Last night I sat here and listen to music and came across a Bible verse that say we must forgive those who done wrong in our lives and that instantly convicted me to my soul and thought I would never do something I did.
As I sat here thinking and pondering I took my pen and notebook and even whiteout lol.
And wrote to a man I thought I would never ever write to again or even speak too.
As I remember my past life with my parents I was never liked or even loved by my parents and told I was an accident I live my life everyday with such resent and hatred in my deep soul and so I decided to finally write this man I knew as my dad a hateful individual a who verbally said things that broke me.
I lived for so long thinking back as I wrote to him and I told him I love him and forgive him because I feel God telling me to let go of hatred and stop pondering why I was treated the way I was.
I think this man as an enemy for many a years and just could never forgive him and not thinking me being a pastor I am holding hate in my heart because this man broke my life and I blamed myself for so long I never realized how much that would destroy me as an human being life is just so hard living with such brokenness and resentment for him.
I hope when I send this letter to him he will open his heart to the gospel message I wrote to him because I am trying to be a better person now my chains are broken and I have been set free from my bonds of hate and hurt and brokenness I always told myself I would never speak to that man for the rest of my life and he caused quite abit of pain and anguish in my life that I even out of hurt treated my family the way he treated me I feel so shameful for it that it actually feels so good to get this out of my heart.

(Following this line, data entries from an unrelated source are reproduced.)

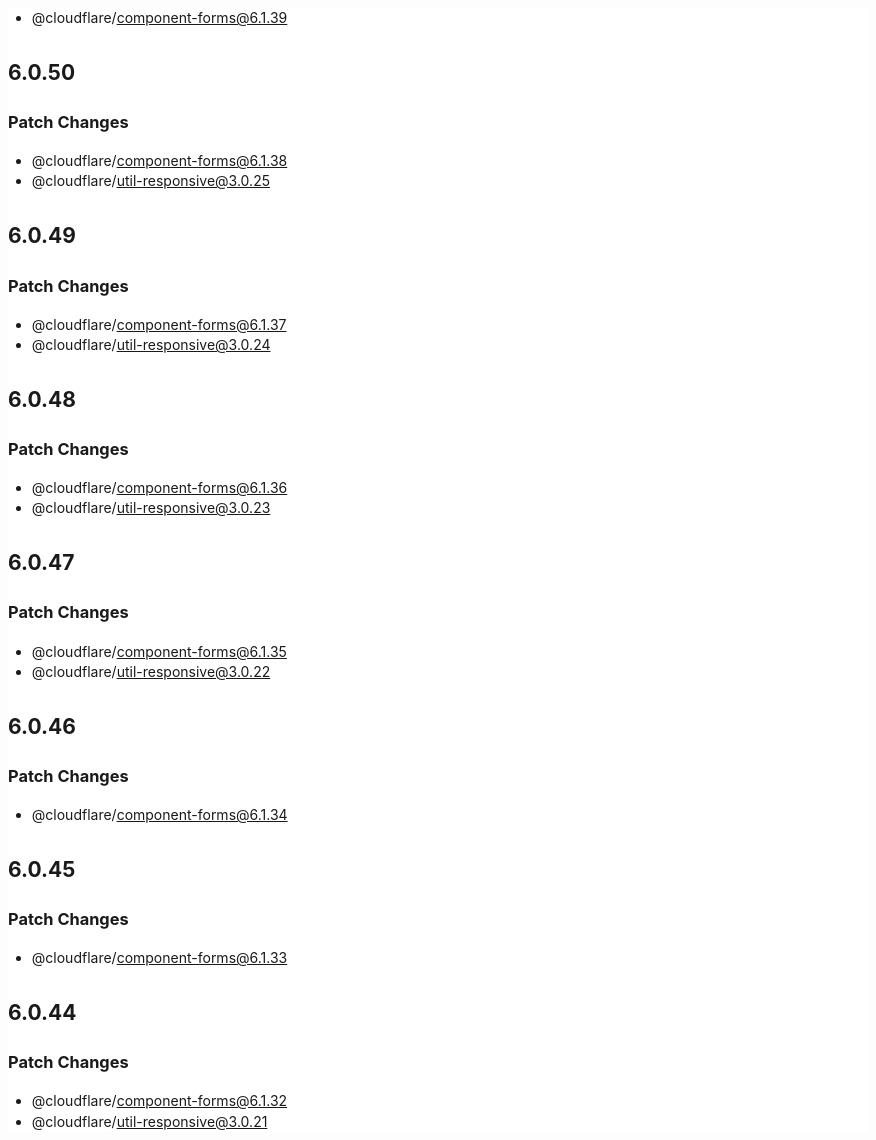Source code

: - @cloudflare/component-forms@6.1.39

## 6.0.50

### Patch Changes

- @cloudflare/component-forms@6.1.38
- @cloudflare/util-responsive@3.0.25

## 6.0.49

### Patch Changes

- @cloudflare/component-forms@6.1.37
- @cloudflare/util-responsive@3.0.24

## 6.0.48

### Patch Changes

- @cloudflare/component-forms@6.1.36
- @cloudflare/util-responsive@3.0.23

## 6.0.47

### Patch Changes

- @cloudflare/component-forms@6.1.35
- @cloudflare/util-responsive@3.0.22

## 6.0.46

### Patch Changes

- @cloudflare/component-forms@6.1.34

## 6.0.45

### Patch Changes

- @cloudflare/component-forms@6.1.33

## 6.0.44

### Patch Changes

- @cloudflare/component-forms@6.1.32
- @cloudflare/util-responsive@3.0.21
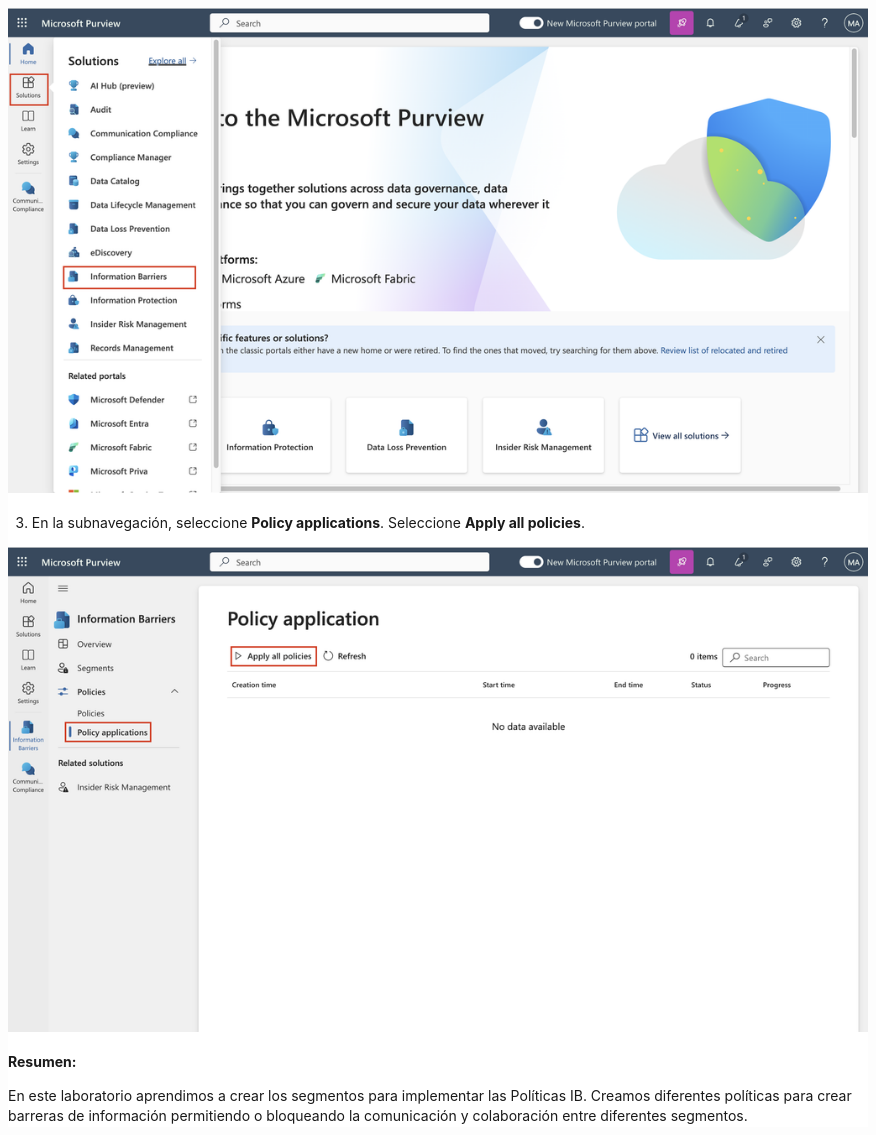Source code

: ![](./media/image9.png)

3.  En la subnavegación, seleccione **Policy applications**. Seleccione
    **Apply all policies**.

![](./media/image23.png)

**Resumen:**

En este laboratorio aprendimos a crear los segmentos para implementar
las Políticas IB. Creamos diferentes políticas para crear barreras de
información permitiendo o bloqueando la comunicación y colaboración
entre diferentes segmentos.
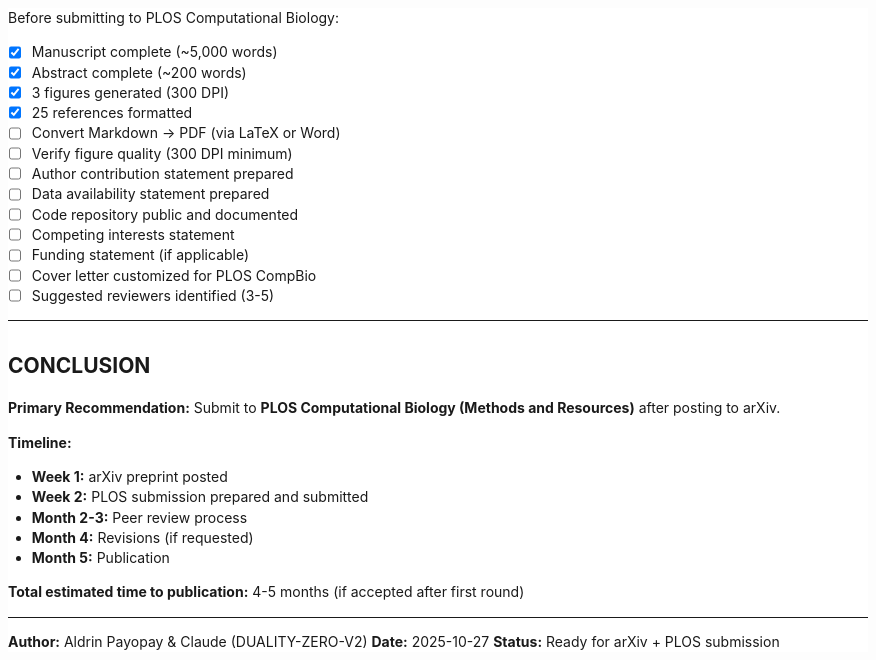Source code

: Before submitting to PLOS Computational Biology:

- [x] Manuscript complete (~5,000 words)
- [x] Abstract complete (~200 words)
- [x] 3 figures generated (300 DPI)
- [x] 25 references formatted
- [ ] Convert Markdown → PDF (via LaTeX or Word)
- [ ] Verify figure quality (300 DPI minimum)
- [ ] Author contribution statement prepared
- [ ] Data availability statement prepared
- [ ] Code repository public and documented
- [ ] Competing interests statement
- [ ] Funding statement (if applicable)
- [ ] Cover letter customized for PLOS CompBio
- [ ] Suggested reviewers identified (3-5)

---

## CONCLUSION

**Primary Recommendation:** Submit to **PLOS Computational Biology (Methods and Resources)** after posting to arXiv.

**Timeline:**
- **Week 1:** arXiv preprint posted
- **Week 2:** PLOS submission prepared and submitted
- **Month 2-3:** Peer review process
- **Month 4:** Revisions (if requested)
- **Month 5:** Publication

**Total estimated time to publication:** 4-5 months (if accepted after first round)

---

**Author:** Aldrin Payopay & Claude (DUALITY-ZERO-V2)
**Date:** 2025-10-27
**Status:** Ready for arXiv + PLOS submission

I want to do what’s right in Gods ways I never wanna hold hate in my heart ever again I want to live peaceful and be thankful for Gods mercy in my life but now is the time God will work in that man’s life and hopefully he will help him see I need Christ and will except him into his own heart.

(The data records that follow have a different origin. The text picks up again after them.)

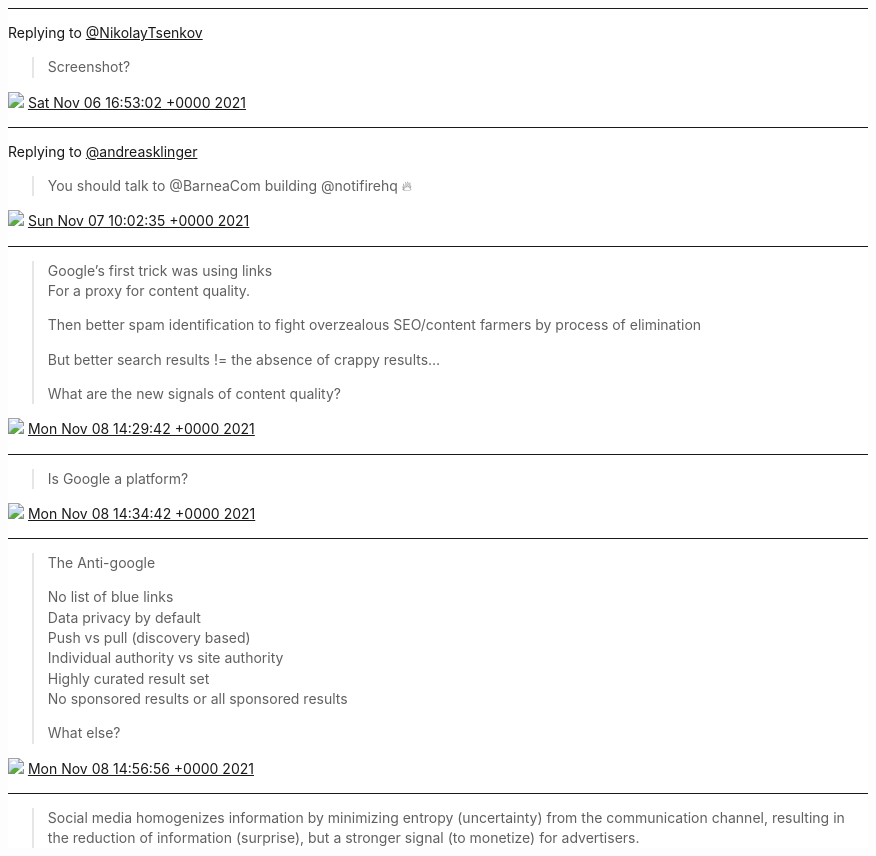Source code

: ----

Replying to [@NikolayTsenkov](https://twitter.com/NikolayTsenkov/status/1457016052257370124)

> Screenshot?

<img src="../../media/tweet.ico" width="12" /> [Sat Nov 06 16:53:02 +0000 2021](https://twitter.com/adambreckler/status/1457028261175771142)

----

Replying to [@andreasklinger](https://twitter.com/andreasklinger/status/1456914284177465348)

> You should talk to @BarneaCom building @notifirehq 🔥

<img src="../../media/tweet.ico" width="12" /> [Sun Nov 07 10:02:35 +0000 2021](https://twitter.com/adambreckler/status/1457287357380632577)

----

> Google’s first trick was using links    
> For a proxy for content quality\.  
>   
> Then better spam identification to fight overzealous SEO/content farmers by process of elimination  
>   
> But better search results \!\= the absence of crappy results…  
>   
> What are the new signals of content quality?

<img src="../../media/tweet.ico" width="12" /> [Mon Nov 08 14:29:42 +0000 2021](https://twitter.com/adambreckler/status/1457716965754261510)

----

> Is Google a platform?

<img src="../../media/tweet.ico" width="12" /> [Mon Nov 08 14:34:42 +0000 2021](https://twitter.com/adambreckler/status/1457718226167676936)

----

> The Anti\-google  
>   
> No list of blue links  
> Data privacy by default   
> Push vs pull \(discovery based\)  
> Individual authority vs site authority  
> Highly curated result set  
> No sponsored results or all sponsored results  
>   
> What else?

<img src="../../media/tweet.ico" width="12" /> [Mon Nov 08 14:56:56 +0000 2021](https://twitter.com/adambreckler/status/1457723819918036993)

----

> Social media homogenizes information by minimizing entropy \(uncertainty\) from the communication channel, resulting in the reduction of information \(surprise\), but a stronger signal \(to monetize\) for advertisers\.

Life will be better now and maybe now I will not worry about what life was like in my past because I have such a bright amazing future and I will be stronger in my preaching and as I keep love for my family I will actually feel I’m somebody and not that nobody I felt I was so long ago.
Listen friends people may do wrong to you in life by abusing you and verbally saying things that hurt you but hear me and hear me Good God Loves you and his love is never ending life is difficult when you hold on to pasts that you don’t need to hold onto anymore life is too hard to be resenting those who hurt our testimony just break free of those chains and be set free let God do everything for you to make your mind calm and no more pain in your heart will be there any longer.
Praise God for his Love and mercy now I must send this letter to him and I hope it will open his eyes and will ask God for the forgiveness he needs for our broken family it’s up to Gods mighty word to convict and change those who have hurt our testimony let me tell you my day has been brighter and I fell so overjoyed by God protecting me and putting me in the ministry thank the LORD for being so long suffering I am so happy to write this testimony today that I hope it will help somebody out there do the same thing I did.
I just pray it will find him and he will read it.
Please pray it will get him to change.